=== Task statement ===
Retype word for word the section of the kernel mailing-list reply below that runs between "From: Peter Zijlstra" and "into node 0.", inclusive.

=== Passage ===
★ ★ ★ ★

Re: [RFC v3] sched/topology: fix kernel crash when a CPU is hotplugged in a memoryless node

From: Peter Zijlstra
Date: Fri Mar 15 2019 - 08:26:11 EST


On Fri, Mar 15, 2019 at 12:12:45PM +0100, Laurent Vivier wrote:

> Another way to avoid the nodes overlapping for the offline nodes at
> startup is to ensure the default values don't define a distance that
> merge all offline nodes into node 0.
>
> A powerpc specific patch can workaround the kernel crash by doing this:
>
> diff --git a/arch/powerpc/mm/numa.c b/arch/powerpc/mm/numa.c
> index 87f0dd0..3ba29bb 100644
> --- a/arch/powerpc/mm/numa.c
> +++ b/arch/powerpc/mm/numa.c
> @@ -623,6 +623,7 @@ static int __init parse_numa_properties(void)
> struct device_node *memory;
> int default_nid = 0;
> unsigned long i;
> + int nid, dist;
>
> if (numa_enabled == 0) {
> printk(KERN_WARNING "NUMA disabled by user\n");
> @@ -636,6 +637,10 @@ static int __init parse_numa_properties(void)
>
> dbg("NUMA associativity depth for CPU/Memory: %d\n",
> min_common_depth);
>
> + for (nid = 0; nid < MAX_NUMNODES; nid ++)
> + for (dist = 0; dist < MAX_DISTANCE_REF_POINTS; dist++)
> + distance_lookup_table[nid][dist] = nid;
> +
> /*
> * Even though we connect cpus to numa domains later in SMP
> * init, we need to know the node ids now. This is because

What does that actually do? That is, what does it make the distance
table look like before and after you bring up the CPUs?

> Any comment?

Well, I had a few questions here:

20190305115952.GH32477@xxxxxxxxxxxxxxxxxxxxxxxxxxxxxxx

that I've not yet seen answers to.

★ ★ ★ ★

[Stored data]
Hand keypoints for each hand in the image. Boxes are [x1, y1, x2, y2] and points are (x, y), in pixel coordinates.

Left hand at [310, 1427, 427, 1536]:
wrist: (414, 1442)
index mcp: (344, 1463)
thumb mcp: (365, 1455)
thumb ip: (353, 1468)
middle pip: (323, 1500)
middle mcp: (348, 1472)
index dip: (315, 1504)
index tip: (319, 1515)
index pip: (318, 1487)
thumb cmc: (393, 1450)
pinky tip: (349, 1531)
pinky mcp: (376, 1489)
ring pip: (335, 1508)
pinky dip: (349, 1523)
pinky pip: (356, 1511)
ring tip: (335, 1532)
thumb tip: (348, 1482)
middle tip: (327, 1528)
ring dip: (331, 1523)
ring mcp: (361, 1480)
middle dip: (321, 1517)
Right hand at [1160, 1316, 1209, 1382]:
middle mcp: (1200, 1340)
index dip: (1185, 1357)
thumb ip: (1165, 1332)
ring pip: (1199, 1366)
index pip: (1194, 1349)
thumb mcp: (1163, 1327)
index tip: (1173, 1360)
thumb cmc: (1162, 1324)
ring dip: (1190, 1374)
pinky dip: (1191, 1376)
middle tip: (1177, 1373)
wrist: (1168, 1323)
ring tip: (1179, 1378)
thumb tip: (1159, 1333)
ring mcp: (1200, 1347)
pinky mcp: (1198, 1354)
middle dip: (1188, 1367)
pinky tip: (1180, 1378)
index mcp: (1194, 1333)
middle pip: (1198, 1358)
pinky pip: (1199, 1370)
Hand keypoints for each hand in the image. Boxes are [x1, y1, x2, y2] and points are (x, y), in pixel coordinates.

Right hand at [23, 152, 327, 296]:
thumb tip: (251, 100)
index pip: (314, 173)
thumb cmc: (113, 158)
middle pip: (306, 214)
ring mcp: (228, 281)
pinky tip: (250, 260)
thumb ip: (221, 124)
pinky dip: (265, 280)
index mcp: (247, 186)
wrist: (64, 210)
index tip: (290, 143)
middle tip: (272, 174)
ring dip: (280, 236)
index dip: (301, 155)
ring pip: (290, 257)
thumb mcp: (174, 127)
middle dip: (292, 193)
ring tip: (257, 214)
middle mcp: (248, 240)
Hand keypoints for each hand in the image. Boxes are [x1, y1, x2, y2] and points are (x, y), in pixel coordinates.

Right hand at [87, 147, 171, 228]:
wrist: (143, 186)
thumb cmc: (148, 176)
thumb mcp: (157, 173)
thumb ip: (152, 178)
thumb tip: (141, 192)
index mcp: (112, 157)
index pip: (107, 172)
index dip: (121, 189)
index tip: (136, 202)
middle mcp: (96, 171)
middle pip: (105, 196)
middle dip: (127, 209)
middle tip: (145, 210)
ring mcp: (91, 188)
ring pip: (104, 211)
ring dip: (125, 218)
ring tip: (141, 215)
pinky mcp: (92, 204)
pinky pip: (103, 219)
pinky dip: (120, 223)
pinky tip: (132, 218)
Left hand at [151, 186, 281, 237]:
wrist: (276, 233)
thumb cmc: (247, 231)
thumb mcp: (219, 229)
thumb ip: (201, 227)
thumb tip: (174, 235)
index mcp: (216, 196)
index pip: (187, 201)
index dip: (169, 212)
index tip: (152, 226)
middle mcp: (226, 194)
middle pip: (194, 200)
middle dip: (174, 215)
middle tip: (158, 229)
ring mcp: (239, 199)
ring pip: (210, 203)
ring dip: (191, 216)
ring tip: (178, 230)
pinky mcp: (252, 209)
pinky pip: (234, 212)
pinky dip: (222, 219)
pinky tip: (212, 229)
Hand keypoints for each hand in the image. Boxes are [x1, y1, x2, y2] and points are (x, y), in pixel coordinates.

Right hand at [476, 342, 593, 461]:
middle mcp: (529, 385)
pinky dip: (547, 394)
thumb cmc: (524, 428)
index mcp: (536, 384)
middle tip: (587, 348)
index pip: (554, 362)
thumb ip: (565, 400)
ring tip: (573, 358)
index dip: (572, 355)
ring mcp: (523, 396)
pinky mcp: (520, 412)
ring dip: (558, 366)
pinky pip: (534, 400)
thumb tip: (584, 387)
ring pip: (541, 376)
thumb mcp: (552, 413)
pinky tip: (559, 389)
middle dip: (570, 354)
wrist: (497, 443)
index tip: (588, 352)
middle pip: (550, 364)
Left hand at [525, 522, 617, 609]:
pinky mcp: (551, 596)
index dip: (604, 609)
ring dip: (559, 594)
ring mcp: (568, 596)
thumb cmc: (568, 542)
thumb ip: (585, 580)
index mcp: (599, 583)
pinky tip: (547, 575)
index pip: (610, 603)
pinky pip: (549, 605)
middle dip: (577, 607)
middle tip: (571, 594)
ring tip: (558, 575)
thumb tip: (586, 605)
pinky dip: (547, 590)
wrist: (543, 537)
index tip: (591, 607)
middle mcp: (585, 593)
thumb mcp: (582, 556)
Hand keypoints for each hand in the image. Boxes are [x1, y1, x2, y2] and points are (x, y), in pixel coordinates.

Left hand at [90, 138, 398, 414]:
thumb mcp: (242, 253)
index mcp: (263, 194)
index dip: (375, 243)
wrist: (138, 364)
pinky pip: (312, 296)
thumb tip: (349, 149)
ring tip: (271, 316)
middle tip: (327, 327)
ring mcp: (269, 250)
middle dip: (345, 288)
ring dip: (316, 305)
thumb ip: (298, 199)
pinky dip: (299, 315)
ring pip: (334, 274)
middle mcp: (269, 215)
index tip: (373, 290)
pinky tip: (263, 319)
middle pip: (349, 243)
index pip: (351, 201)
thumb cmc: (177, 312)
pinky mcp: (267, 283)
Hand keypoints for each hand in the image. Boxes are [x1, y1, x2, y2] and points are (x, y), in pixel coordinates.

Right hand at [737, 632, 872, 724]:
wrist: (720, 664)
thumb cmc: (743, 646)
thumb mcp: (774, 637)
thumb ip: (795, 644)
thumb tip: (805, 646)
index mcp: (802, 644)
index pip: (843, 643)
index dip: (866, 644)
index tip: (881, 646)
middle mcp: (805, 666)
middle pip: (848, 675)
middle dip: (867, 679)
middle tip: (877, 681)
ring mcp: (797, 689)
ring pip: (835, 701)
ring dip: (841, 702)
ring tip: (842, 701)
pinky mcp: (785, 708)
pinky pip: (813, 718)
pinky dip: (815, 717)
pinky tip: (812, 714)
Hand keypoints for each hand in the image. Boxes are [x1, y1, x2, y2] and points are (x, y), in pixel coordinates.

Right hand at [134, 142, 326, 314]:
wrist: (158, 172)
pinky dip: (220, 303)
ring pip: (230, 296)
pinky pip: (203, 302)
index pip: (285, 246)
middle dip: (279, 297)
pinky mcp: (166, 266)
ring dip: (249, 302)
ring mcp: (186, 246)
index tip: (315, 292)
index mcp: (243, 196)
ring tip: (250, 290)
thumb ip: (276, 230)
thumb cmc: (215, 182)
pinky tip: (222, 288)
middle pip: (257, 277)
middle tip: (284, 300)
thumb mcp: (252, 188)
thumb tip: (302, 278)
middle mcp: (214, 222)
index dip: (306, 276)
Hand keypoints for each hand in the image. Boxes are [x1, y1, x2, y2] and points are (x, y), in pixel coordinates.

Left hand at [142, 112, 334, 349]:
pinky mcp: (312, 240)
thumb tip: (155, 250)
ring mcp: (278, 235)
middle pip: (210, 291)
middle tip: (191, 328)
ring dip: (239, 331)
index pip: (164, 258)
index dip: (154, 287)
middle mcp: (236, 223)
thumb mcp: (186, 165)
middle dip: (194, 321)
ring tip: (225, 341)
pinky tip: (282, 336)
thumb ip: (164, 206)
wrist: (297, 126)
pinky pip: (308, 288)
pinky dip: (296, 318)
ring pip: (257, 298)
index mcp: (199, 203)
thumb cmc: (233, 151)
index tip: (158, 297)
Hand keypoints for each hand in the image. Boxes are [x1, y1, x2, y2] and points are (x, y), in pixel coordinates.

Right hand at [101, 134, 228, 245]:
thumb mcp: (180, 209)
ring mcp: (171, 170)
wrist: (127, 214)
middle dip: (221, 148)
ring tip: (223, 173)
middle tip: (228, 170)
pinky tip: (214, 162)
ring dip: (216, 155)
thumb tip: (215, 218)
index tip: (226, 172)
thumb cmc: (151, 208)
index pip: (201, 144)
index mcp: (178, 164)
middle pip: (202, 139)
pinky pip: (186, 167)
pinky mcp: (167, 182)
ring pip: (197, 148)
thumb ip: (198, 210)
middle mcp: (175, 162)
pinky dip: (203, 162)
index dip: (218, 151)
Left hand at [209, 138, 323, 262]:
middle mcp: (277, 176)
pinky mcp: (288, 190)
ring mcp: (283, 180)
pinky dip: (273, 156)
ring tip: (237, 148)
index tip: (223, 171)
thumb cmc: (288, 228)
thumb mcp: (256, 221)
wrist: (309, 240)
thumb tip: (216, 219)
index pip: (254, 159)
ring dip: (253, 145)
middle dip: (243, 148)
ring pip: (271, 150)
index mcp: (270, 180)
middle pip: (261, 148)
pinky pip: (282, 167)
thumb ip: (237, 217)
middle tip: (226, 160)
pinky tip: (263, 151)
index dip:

★ ★ ★ ★

=== Written response ===
From: Peter Zijlstra
Date: Fri Mar 15 2019 - 08:26:11 EST


On Fri, Mar 15, 2019 at 12:12:45PM +0100, Laurent Vivier wrote:

> Another way to avoid the nodes overlapping for the offline nodes at
> startup is to ensure the default values don't define a distance that
> merge all offline nodes into node 0.